TASK REQUIREMENTS — Render every line of the entries below as a JSON list of strings, one string per line, with blank lines omitted. Leave the pictures out of the answer.

PROVIDED RECORDS —
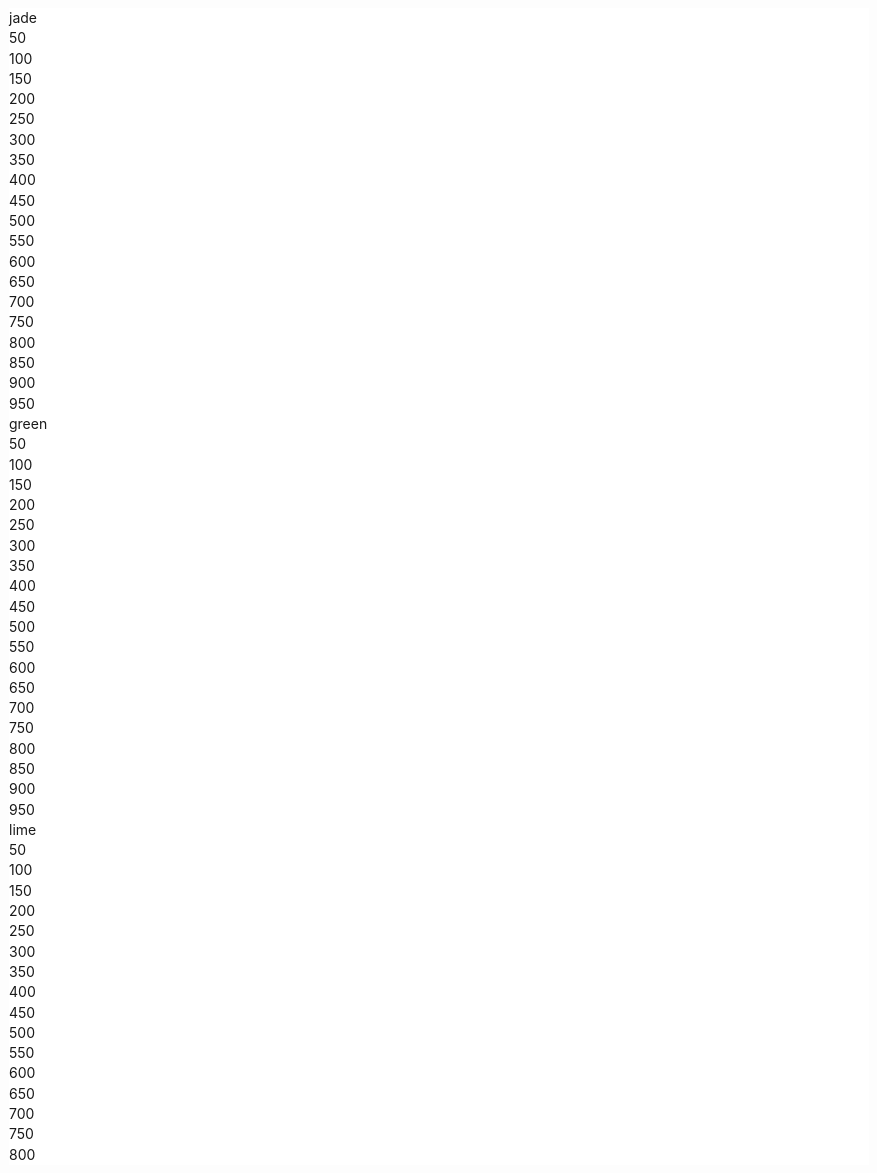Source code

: <div class="boxes full text-center text-sm">
  <div class="bg-jade w-32 rounded">jade</div>
  <div class="bg-jade-50 rounded">50</div>
  <div class="bg-jade-100 rounded">100</div>
  <div class="bg-jade-150 rounded">150</div>
  <div class="bg-jade-200 rounded">200</div>
  <div class="bg-jade-250 rounded">250</div>
  <div class="bg-jade-300 rounded">300</div>
  <div class="bg-jade-350 rounded">350</div>
  <div class="bg-jade-400 rounded">400</div>
  <div class="bg-jade-450 rounded">450</div>
  <div class="bg-jade-500 rounded">500</div>
  <div class="bg-jade-550 rounded">550</div>
  <div class="bg-jade-600 rounded">600</div>
  <div class="bg-jade-650 rounded">650</div>
  <div class="bg-jade-700 rounded">700</div>
  <div class="bg-jade-750 rounded">750</div>
  <div class="bg-jade-800 rounded">800</div>
  <div class="bg-jade-850 rounded">850</div>
  <div class="bg-jade-900 rounded">900</div>
  <div class="bg-jade-950 rounded">950</div>
</div>

<div class="boxes full text-center text-sm">
  <div class="bg-green w-32 rounded">green</div>
  <div class="bg-green-50 rounded">50</div>
  <div class="bg-green-100 rounded">100</div>
  <div class="bg-green-150 rounded">150</div>
  <div class="bg-green-200 rounded">200</div>
  <div class="bg-green-250 rounded">250</div>
  <div class="bg-green-300 rounded">300</div>
  <div class="bg-green-350 rounded">350</div>
  <div class="bg-green-400 rounded">400</div>
  <div class="bg-green-450 rounded">450</div>
  <div class="bg-green-500 rounded">500</div>
  <div class="bg-green-550 rounded">550</div>
  <div class="bg-green-600 rounded">600</div>
  <div class="bg-green-650 rounded">650</div>
  <div class="bg-green-700 rounded">700</div>
  <div class="bg-green-750 rounded">750</div>
  <div class="bg-green-800 rounded">800</div>
  <div class="bg-green-850 rounded">850</div>
  <div class="bg-green-900 rounded">900</div>
  <div class="bg-green-950 rounded">950</div>
</div>

<div class="boxes full text-center text-sm">
  <div class="bg-lime w-32 rounded">lime</div>
  <div class="bg-lime-50 rounded">50</div>
  <div class="bg-lime-100 rounded">100</div>
  <div class="bg-lime-150 rounded">150</div>
  <div class="bg-lime-200 rounded">200</div>
  <div class="bg-lime-250 rounded">250</div>
  <div class="bg-lime-300 rounded">300</div>
  <div class="bg-lime-350 rounded">350</div>
  <div class="bg-lime-400 rounded">400</div>
  <div class="bg-lime-450 rounded">450</div>
  <div class="bg-lime-500 rounded">500</div>
  <div class="bg-lime-550 rounded">550</div>
  <div class="bg-lime-600 rounded">600</div>
  <div class="bg-lime-650 rounded">650</div>
  <div class="bg-lime-700 rounded">700</div>
  <div class="bg-lime-750 rounded">750</div>
  <div class="bg-lime-800 rounded">800</div>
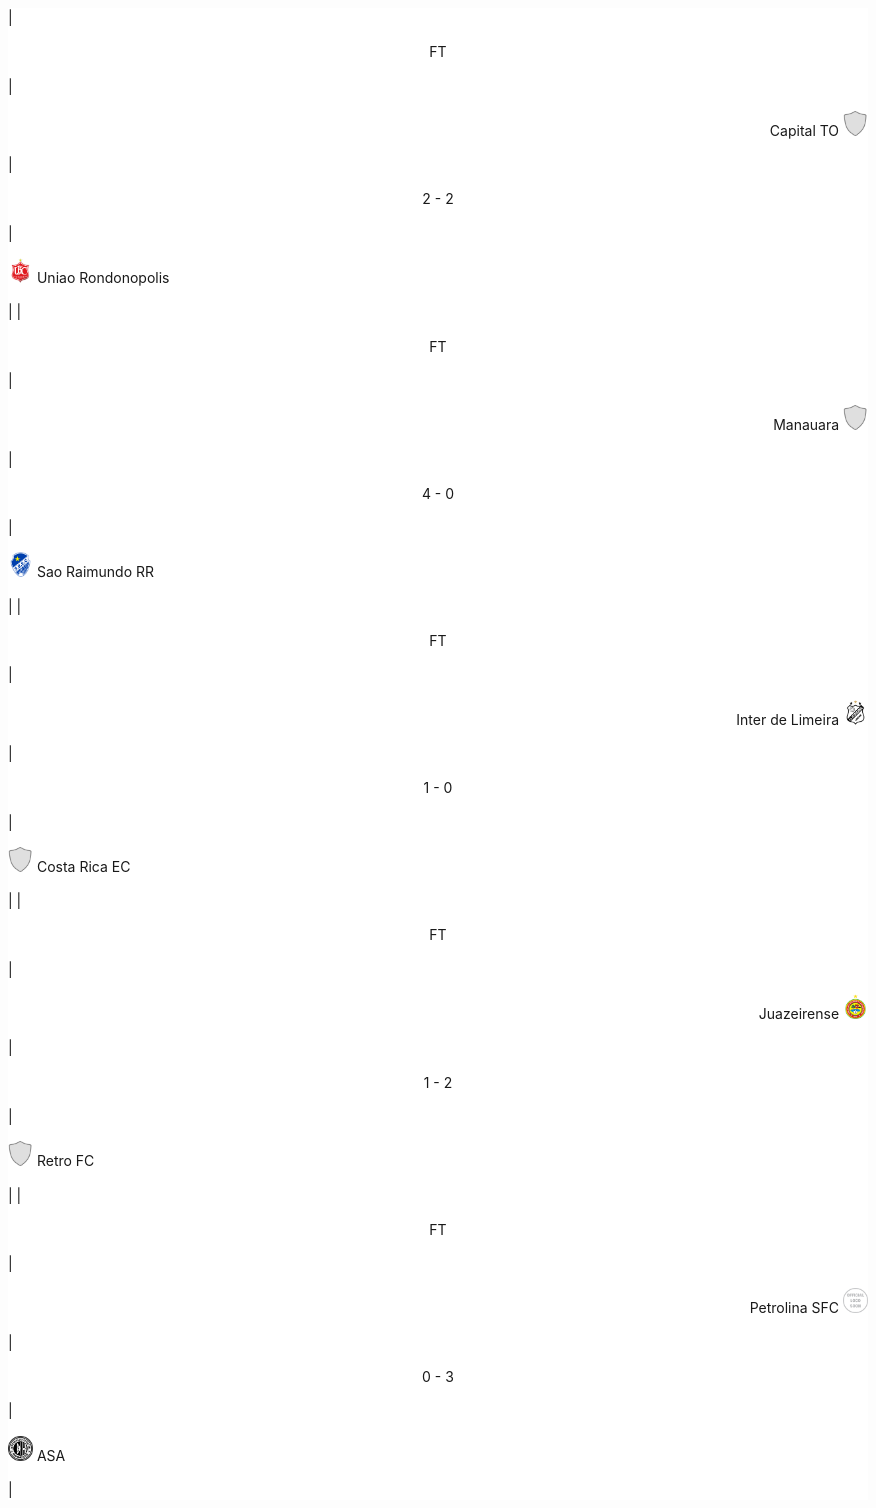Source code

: | <p align="center">FT</p> | <p align="right">Capital TO <img src="/static/logos/Capital TO.png" height="25px"></p> | <p align="center">2 - 2</p> | <p align="left"><img src="/static/logos/Uniao Rondonopolis.png" height="25px"> Uniao Rondonopolis</p> |
| <p align="center">FT</p> | <p align="right">Manauara <img src="/static/logos/Manauara.png" height="25px"></p> | <p align="center">4 - 0</p> | <p align="left"><img src="/static/logos/Sao Raimundo RR.png" height="25px"> Sao Raimundo RR</p> |
| <p align="center">FT</p> | <p align="right">Inter de Limeira <img src="/static/logos/Inter de Limeira.png" height="25px"></p> | <p align="center">1 - 0</p> | <p align="left"><img src="/static/logos/Costa Rica EC.png" height="25px"> Costa Rica EC</p> |
| <p align="center">FT</p> | <p align="right">Juazeirense <img src="/static/logos/Juazeirense.png" height="25px"></p> | <p align="center">1 - 2</p> | <p align="left"><img src="/static/logos/Retro FC.png" height="25px"> Retro FC</p> |
| <p align="center">FT</p> | <p align="right">Petrolina SFC <img src="/static/logos/Petrolina SFC.png" height="25px"></p> | <p align="center">0 - 3</p> | <p align="left"><img src="/static/logos/ASA.png" height="25px"> ASA</p> |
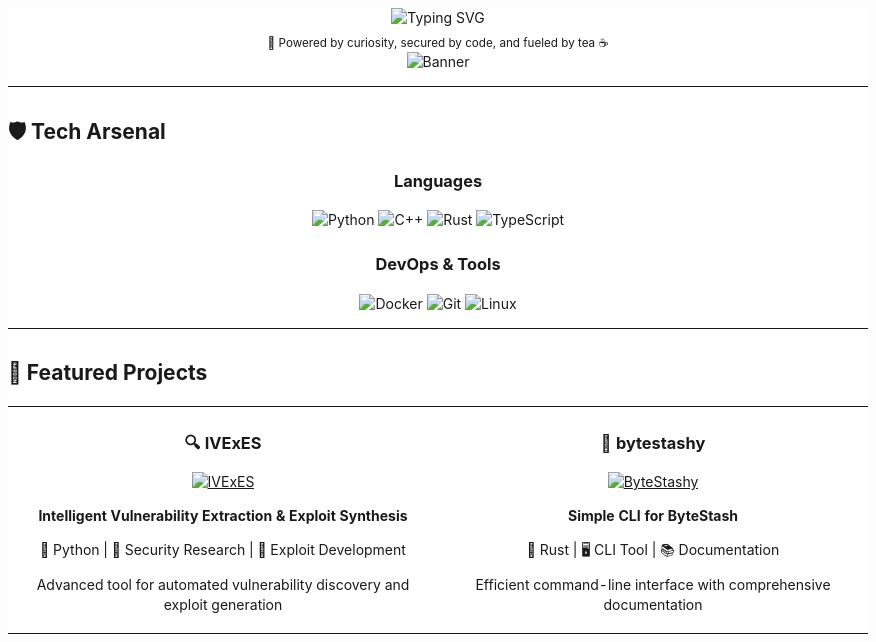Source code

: <div align="center">
  <img src="https://readme-typing-svg.herokuapp.com?font=Fira+Code&size=30&duration=3000&pause=1000&color=00F7FF&center=true&vCenter=true&width=600&lines=Hello%2C+I'm+LetsDrinkSomeTea+%F0%9F%8D%B5;Software+Developer;DevSecOps;Python+%7C+C%2B%2B+%7C+Rust+%7C+C++" alt="Typing SVG" />
</div>

<div align="center">
  <sub>🍵 Powered by curiosity, secured by code, and fueled by tea ☕</sub>
</div>

<div align="center">
  <img src="https://github.com/LetsDrinkSomeTea/LetsDrinkSomeTea/blob/main/assets/banner.gif" width="100%" alt="Banner"/>
</div>

---

## 🛡️ Tech Arsenal

<div align="center">

### Languages
![Python](https://img.shields.io/badge/Python-3776AB?style=for-the-badge&logo=python&logoColor=white)
![C++](https://img.shields.io/badge/C%2B%2B-00599C?style=for-the-badge&logo=c%2B%2B&logoColor=white)
![Rust](https://img.shields.io/badge/Rust-000000?style=for-the-badge&logo=rust&logoColor=white)
![TypeScript](https://img.shields.io/badge/TypeScript-007ACC?style=for-the-badge&logo=typescript&logoColor=white)

### DevOps & Tools
![Docker](https://img.shields.io/badge/Docker-2496ED?style=for-the-badge&logo=docker&logoColor=white)
![Git](https://img.shields.io/badge/Git-F05032?style=for-the-badge&logo=git&logoColor=white)
![Linux](https://img.shields.io/badge/Linux-FCC624?style=for-the-badge&logo=linux&logoColor=black)

</div>

---

## 🚀 Featured Projects

<div align="center">
  <table>
    <tr>
      <td width="50%">
        <h3 align="center">🔍 IVExES</h3>
        <div align="center">
          <a href="https://github.com/LetsDrinkSomeTea/ivexes" target="_blank">
            <img src="https://github-readme-stats.vercel.app/api/pin/?username=LetsDrinkSomeTea&repo=ivexes&theme=tokyonight" alt="IVExES"/>
          </a>
          <p><strong>Intelligent Vulnerability Extraction & Exploit Synthesis</strong></p>
          <p>🐍 Python | 🔐 Security Research | 🎯 Exploit Development</p>
          <p>Advanced tool for automated vulnerability discovery and exploit generation</p>
        </div>
      </td>
      <td width="50%">
        <h3 align="center">🔧 bytestashy</h3>
        <div align="center">
          <a href="https://github.com/LetsDrinkSomeTea/bytestashy" target="_blank">
            <img src="https://github-readme-stats.vercel.app/api/pin/?username=LetsDrinkSomeTea&repo=bytestashy&theme=tokyonight" alt="ByteStashy"/>
          </a>
          <p><strong>Simple CLI for ByteStash</strong></p>
          <p>🦀 Rust | 🖥️ CLI Tool | 📚 Documentation</p>
          <p>Efficient command-line interface with comprehensive documentation</p>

EXERCISE OUTPUT —
[
  "Source code",
  ": <div class=\"boxes full text-center text-sm\">",
  "  <div class=\"bg-jade w-32 rounded\">jade</div>",
  "  <div class=\"bg-jade-50 rounded\">50</div>",
  "  <div class=\"bg-jade-100 rounded\">100</div>",
  "  <div class=\"bg-jade-150 rounded\">150</div>",
  "  <div class=\"bg-jade-200 rounded\">200</div>",
  "  <div class=\"bg-jade-250 rounded\">250</div>",
  "  <div class=\"bg-jade-300 rounded\">300</div>",
  "  <div class=\"bg-jade-350 rounded\">350</div>",
  "  <div class=\"bg-jade-400 rounded\">400</div>",
  "  <div class=\"bg-jade-450 rounded\">450</div>",
  "  <div class=\"bg-jade-500 rounded\">500</div>",
  "  <div class=\"bg-jade-550 rounded\">550</div>",
  "  <div class=\"bg-jade-600 rounded\">600</div>",
  "  <div class=\"bg-jade-650 rounded\">650</div>",
  "  <div class=\"bg-jade-700 rounded\">700</div>",
  "  <div class=\"bg-jade-750 rounded\">750</div>",
  "  <div class=\"bg-jade-800 rounded\">800</div>",
  "  <div class=\"bg-jade-850 rounded\">850</div>",
  "  <div class=\"bg-jade-900 rounded\">900</div>",
  "  <div class=\"bg-jade-950 rounded\">950</div>",
  "</div>",
  "<div class=\"boxes full text-center text-sm\">",
  "  <div class=\"bg-green w-32 rounded\">green</div>",
  "  <div class=\"bg-green-50 rounded\">50</div>",
  "  <div class=\"bg-green-100 rounded\">100</div>",
  "  <div class=\"bg-green-150 rounded\">150</div>",
  "  <div class=\"bg-green-200 rounded\">200</div>",
  "  <div class=\"bg-green-250 rounded\">250</div>",
  "  <div class=\"bg-green-300 rounded\">300</div>",
  "  <div class=\"bg-green-350 rounded\">350</div>",
  "  <div class=\"bg-green-400 rounded\">400</div>",
  "  <div class=\"bg-green-450 rounded\">450</div>",
  "  <div class=\"bg-green-500 rounded\">500</div>",
  "  <div class=\"bg-green-550 rounded\">550</div>",
  "  <div class=\"bg-green-600 rounded\">600</div>",
  "  <div class=\"bg-green-650 rounded\">650</div>",
  "  <div class=\"bg-green-700 rounded\">700</div>",
  "  <div class=\"bg-green-750 rounded\">750</div>",
  "  <div class=\"bg-green-800 rounded\">800</div>",
  "  <div class=\"bg-green-850 rounded\">850</div>",
  "  <div class=\"bg-green-900 rounded\">900</div>",
  "  <div class=\"bg-green-950 rounded\">950</div>",
  "</div>",
  "<div class=\"boxes full text-center text-sm\">",
  "  <div class=\"bg-lime w-32 rounded\">lime</div>",
  "  <div class=\"bg-lime-50 rounded\">50</div>",
  "  <div class=\"bg-lime-100 rounded\">100</div>",
  "  <div class=\"bg-lime-150 rounded\">150</div>",
  "  <div class=\"bg-lime-200 rounded\">200</div>",
  "  <div class=\"bg-lime-250 rounded\">250</div>",
  "  <div class=\"bg-lime-300 rounded\">300</div>",
  "  <div class=\"bg-lime-350 rounded\">350</div>",
  "  <div class=\"bg-lime-400 rounded\">400</div>",
  "  <div class=\"bg-lime-450 rounded\">450</div>",
  "  <div class=\"bg-lime-500 rounded\">500</div>",
  "  <div class=\"bg-lime-550 rounded\">550</div>",
  "  <div class=\"bg-lime-600 rounded\">600</div>",
  "  <div class=\"bg-lime-650 rounded\">650</div>",
  "  <div class=\"bg-lime-700 rounded\">700</div>",
  "  <div class=\"bg-lime-750 rounded\">750</div>",
  "  <div class=\"bg-lime-800 rounded\">800</div>",
  "Source code",
  ": | <p align=\"center\">FT</p> | <p align=\"right\">Capital TO <img src=\"/static/logos/Capital TO.png\" height=\"25px\"></p> | <p align=\"center\">2 - 2</p> | <p align=\"left\"><img src=\"/static/logos/Uniao Rondonopolis.png\" height=\"25px\"> Uniao Rondonopolis</p> |",
  "| <p align=\"center\">FT</p> | <p align=\"right\">Manauara <img src=\"/static/logos/Manauara.png\" height=\"25px\"></p> | <p align=\"center\">4 - 0</p> | <p align=\"left\"><img src=\"/static/logos/Sao Raimundo RR.png\" height=\"25px\"> Sao Raimundo RR</p> |",
  "| <p align=\"center\">FT</p> | <p align=\"right\">Inter de Limeira <img src=\"/static/logos/Inter de Limeira.png\" height=\"25px\"></p> | <p align=\"center\">1 - 0</p> | <p align=\"left\"><img src=\"/static/logos/Costa Rica EC.png\" height=\"25px\"> Costa Rica EC</p> |",
  "| <p align=\"center\">FT</p> | <p align=\"right\">Juazeirense <img src=\"/static/logos/Juazeirense.png\" height=\"25px\"></p> | <p align=\"center\">1 - 2</p> | <p align=\"left\"><img src=\"/static/logos/Retro FC.png\" height=\"25px\"> Retro FC</p> |",
  "| <p align=\"center\">FT</p> | <p align=\"right\">Petrolina SFC <img src=\"/static/logos/Petrolina SFC.png\" height=\"25px\"></p> | <p align=\"center\">0 - 3</p> | <p align=\"left\"><img src=\"/static/logos/ASA.png\" height=\"25px\"> ASA</p> |",
  "Source code",
  ": <div align=\"center\">",
  "  <img src=\"https://readme-typing-svg.herokuapp.com?font=Fira+Code&size=30&duration=3000&pause=1000&color=00F7FF&center=true&vCenter=true&width=600&lines=Hello%2C+I'm+LetsDrinkSomeTea+%F0%9F%8D%B5;Software+Developer;DevSecOps;Python+%7C+C%2B%2B+%7C+Rust+%7C+C++\" alt=\"Typing SVG\" />",
  "</div>",
  "<div align=\"center\">",
  "  <sub>🍵 Powered by curiosity, secured by code, and fueled by tea ☕</sub>",
  "</div>",
  "<div align=\"center\">",
  "  <img src=\"https://github.com/LetsDrinkSomeTea/LetsDrinkSomeTea/blob/main/assets/banner.gif\" width=\"100%\" alt=\"Banner\"/>",
  "</div>",
  "---",
  "## 🛡️ Tech Arsenal",
  "<div align=\"center\">",
  "### Languages",
  "![Python](https://img.shields.io/badge/Python-3776AB?style=for-the-badge&logo=python&logoColor=white)",
  "![C++](https://img.shields.io/badge/C%2B%2B-00599C?style=for-the-badge&logo=c%2B%2B&logoColor=white)",
  "![Rust](https://img.shields.io/badge/Rust-000000?style=for-the-badge&logo=rust&logoColor=white)",
  "![TypeScript](https://img.shields.io/badge/TypeScript-007ACC?style=for-the-badge&logo=typescript&logoColor=white)",
  "### DevOps & Tools",
  "![Docker](https://img.shields.io/badge/Docker-2496ED?style=for-the-badge&logo=docker&logoColor=white)",
  "![Git](https://img.shields.io/badge/Git-F05032?style=for-the-badge&logo=git&logoColor=white)",
  "![Linux](https://img.shields.io/badge/Linux-FCC624?style=for-the-badge&logo=linux&logoColor=black)",
  "</div>",
  "---",
  "## 🚀 Featured Projects",
  "<div align=\"center\">",
  "  <table>",
  "    <tr>",
  "      <td width=\"50%\">",
  "        <h3 align=\"center\">🔍 IVExES</h3>",
  "        <div align=\"center\">",
  "          <a href=\"https://github.com/LetsDrinkSomeTea/ivexes\" target=\"_blank\">",
  "            <img src=\"https://github-readme-stats.vercel.app/api/pin/?username=LetsDrinkSomeTea&repo=ivexes&theme=tokyonight\" alt=\"IVExES\"/>",
  "          </a>",
  "          <p><strong>Intelligent Vulnerability Extraction & Exploit Synthesis</strong></p>",
  "          <p>🐍 Python | 🔐 Security Research | 🎯 Exploit Development</p>",
  "          <p>Advanced tool for automated vulnerability discovery and exploit generation</p>",
  "        </div>",
  "      </td>",
  "      <td width=\"50%\">",
  "        <h3 align=\"center\">🔧 bytestashy</h3>",
  "        <div align=\"center\">",
  "          <a href=\"https://github.com/LetsDrinkSomeTea/bytestashy\" target=\"_blank\">",
  "            <img src=\"https://github-readme-stats.vercel.app/api/pin/?username=LetsDrinkSomeTea&repo=bytestashy&theme=tokyonight\" alt=\"ByteStashy\"/>",
  "          </a>",
  "          <p><strong>Simple CLI for ByteStash</strong></p>",
  "          <p>🦀 Rust | 🖥️ CLI Tool | 📚 Documentation</p>",
  "          <p>Efficient command-line interface with comprehensive documentation</p>"
]